* SELECTED TEXT
Now published! - http://www.whensallymetsally.co.uk/...monroe-nightingale-roosevelt-woolf-antoinette


----------



## escorial (Jun 24, 2014)

interesting read


----------



## Gumby (Jun 24, 2014)

I enjoyed the read, ej, very interesting. The tone and down to earth quality was refreshing, I hate being preached to for any purpose and you informed me without beating me over the head. I like. 

Congratulations on being published, too. Awesome!


----------



## Pidgeon84 (Jun 24, 2014)

What a funny little read. I really enjoyed it. Congrats on the publication as well. Well deserved!


----------



## DannyMullen (Jul 6, 2014)

Informative. Thank you for sharing.


----------



## dither (Jul 7, 2014)

How sad that it mattered.

* GIVEN RECORDS
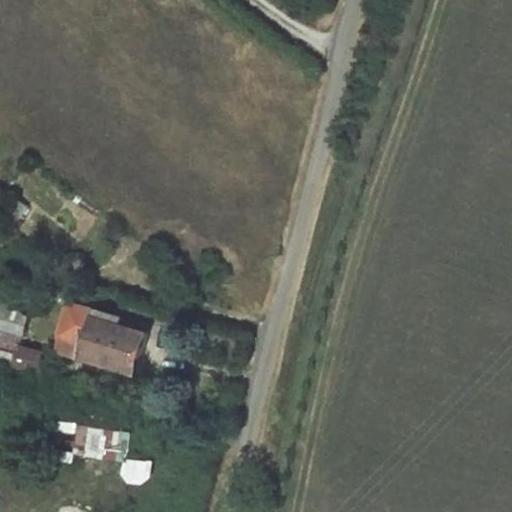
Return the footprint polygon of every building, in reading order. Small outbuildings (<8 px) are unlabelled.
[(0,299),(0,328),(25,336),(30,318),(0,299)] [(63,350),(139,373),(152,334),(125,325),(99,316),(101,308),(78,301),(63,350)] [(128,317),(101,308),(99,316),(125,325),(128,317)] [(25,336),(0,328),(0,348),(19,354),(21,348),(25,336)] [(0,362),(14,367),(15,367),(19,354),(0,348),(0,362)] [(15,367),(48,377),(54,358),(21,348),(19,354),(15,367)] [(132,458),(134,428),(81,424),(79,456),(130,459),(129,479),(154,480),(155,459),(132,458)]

==

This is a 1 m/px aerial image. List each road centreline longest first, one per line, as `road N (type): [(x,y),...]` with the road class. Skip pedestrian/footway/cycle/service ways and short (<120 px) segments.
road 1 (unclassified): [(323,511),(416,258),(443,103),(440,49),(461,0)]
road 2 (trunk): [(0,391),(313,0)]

==

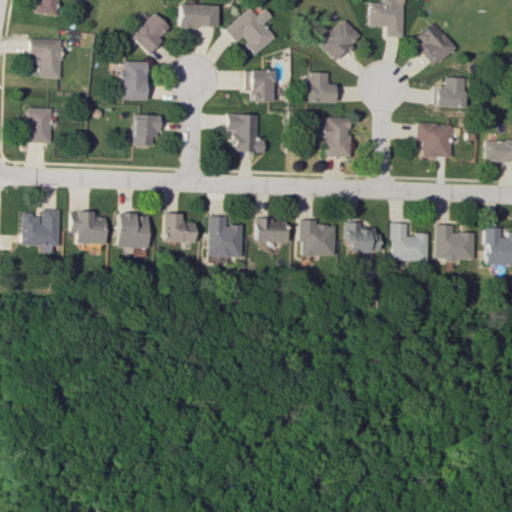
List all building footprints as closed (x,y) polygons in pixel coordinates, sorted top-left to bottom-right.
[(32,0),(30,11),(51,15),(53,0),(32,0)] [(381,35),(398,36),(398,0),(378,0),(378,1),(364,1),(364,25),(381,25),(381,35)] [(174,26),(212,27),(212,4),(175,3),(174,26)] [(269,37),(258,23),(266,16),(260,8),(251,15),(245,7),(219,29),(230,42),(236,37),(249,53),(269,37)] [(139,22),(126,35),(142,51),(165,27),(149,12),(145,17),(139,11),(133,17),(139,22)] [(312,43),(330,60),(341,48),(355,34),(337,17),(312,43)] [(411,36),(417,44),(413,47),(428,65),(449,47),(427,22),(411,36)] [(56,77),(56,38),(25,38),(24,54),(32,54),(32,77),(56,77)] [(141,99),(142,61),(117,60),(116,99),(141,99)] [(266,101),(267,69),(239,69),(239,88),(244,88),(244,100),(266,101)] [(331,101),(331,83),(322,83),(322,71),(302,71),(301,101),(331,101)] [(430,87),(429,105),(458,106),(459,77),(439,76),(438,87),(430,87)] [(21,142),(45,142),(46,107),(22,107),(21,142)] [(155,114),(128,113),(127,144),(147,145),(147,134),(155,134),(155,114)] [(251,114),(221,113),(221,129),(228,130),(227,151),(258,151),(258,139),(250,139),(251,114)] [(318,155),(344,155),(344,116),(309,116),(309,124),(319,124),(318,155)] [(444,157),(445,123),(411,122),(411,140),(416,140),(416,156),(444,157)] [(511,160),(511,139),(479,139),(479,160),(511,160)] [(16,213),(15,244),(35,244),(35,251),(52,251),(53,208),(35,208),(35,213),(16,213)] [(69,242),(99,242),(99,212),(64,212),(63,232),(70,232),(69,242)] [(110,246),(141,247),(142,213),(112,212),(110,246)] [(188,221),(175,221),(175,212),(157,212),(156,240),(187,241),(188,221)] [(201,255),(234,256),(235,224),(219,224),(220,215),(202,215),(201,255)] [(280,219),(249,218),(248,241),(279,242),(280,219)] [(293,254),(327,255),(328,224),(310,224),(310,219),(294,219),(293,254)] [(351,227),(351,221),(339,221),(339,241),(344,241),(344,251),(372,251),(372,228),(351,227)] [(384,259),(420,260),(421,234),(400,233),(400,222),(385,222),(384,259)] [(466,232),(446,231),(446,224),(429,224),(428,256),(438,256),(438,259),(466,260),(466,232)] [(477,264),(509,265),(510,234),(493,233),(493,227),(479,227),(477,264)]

* AIM OF THE EXERCISE
Carry on the forum thread about the newly published piece, picking up after its last reply.

* EXERCISE ANSWER
----------



## Shaudawn (Jul 17, 2014)

For one, I can only echo what Gumby wrote: interesting and refreshing.  I greatly appreciated the joyful and celebratory tone, and to combine that with some interesting history that made me pause.  Congratulations on getting published! (suppressing envy... erg... whew! )  You also interlaced the history with personal references, which made me smile.  I love an earthy person.  Keep up the good work.  And thank you for this!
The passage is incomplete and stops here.